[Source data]
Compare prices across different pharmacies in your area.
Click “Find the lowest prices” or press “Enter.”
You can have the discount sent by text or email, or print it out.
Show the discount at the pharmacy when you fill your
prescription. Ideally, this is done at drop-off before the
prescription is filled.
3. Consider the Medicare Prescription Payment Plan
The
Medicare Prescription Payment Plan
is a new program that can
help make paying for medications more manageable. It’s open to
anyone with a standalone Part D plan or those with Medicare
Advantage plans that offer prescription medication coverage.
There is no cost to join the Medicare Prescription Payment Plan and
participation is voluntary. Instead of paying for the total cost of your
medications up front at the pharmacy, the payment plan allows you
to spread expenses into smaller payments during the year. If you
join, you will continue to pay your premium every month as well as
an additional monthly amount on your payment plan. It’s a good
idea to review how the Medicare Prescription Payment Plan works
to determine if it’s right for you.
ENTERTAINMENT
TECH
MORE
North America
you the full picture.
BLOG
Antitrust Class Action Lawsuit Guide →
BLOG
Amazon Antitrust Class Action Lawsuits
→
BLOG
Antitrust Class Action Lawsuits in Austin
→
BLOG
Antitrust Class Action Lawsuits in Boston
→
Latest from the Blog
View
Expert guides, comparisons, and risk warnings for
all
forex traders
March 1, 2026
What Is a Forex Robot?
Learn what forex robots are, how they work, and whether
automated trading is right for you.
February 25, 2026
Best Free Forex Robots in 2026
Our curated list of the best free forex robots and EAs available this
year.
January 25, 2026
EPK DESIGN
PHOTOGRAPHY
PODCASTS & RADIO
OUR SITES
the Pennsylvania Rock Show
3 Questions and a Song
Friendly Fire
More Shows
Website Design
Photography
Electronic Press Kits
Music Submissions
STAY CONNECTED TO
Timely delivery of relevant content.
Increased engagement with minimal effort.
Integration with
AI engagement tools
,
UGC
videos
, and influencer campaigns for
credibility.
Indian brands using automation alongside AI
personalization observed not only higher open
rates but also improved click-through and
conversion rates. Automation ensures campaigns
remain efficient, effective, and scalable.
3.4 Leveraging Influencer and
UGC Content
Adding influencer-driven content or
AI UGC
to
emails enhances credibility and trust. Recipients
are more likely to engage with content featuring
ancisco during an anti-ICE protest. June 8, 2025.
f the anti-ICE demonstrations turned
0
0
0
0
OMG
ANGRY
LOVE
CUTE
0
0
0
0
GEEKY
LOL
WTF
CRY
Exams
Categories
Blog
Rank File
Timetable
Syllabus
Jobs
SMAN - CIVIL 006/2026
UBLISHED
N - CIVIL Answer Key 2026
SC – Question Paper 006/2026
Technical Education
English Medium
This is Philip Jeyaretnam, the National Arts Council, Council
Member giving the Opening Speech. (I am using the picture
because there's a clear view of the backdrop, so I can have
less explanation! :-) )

*Exercise goal:*
Within the entries, find all lines holding "paying" and copy each one.

*Task response:*
help make paying for medications more manageable. It’s open to
participation is voluntary. Instead of paying for the total cost of your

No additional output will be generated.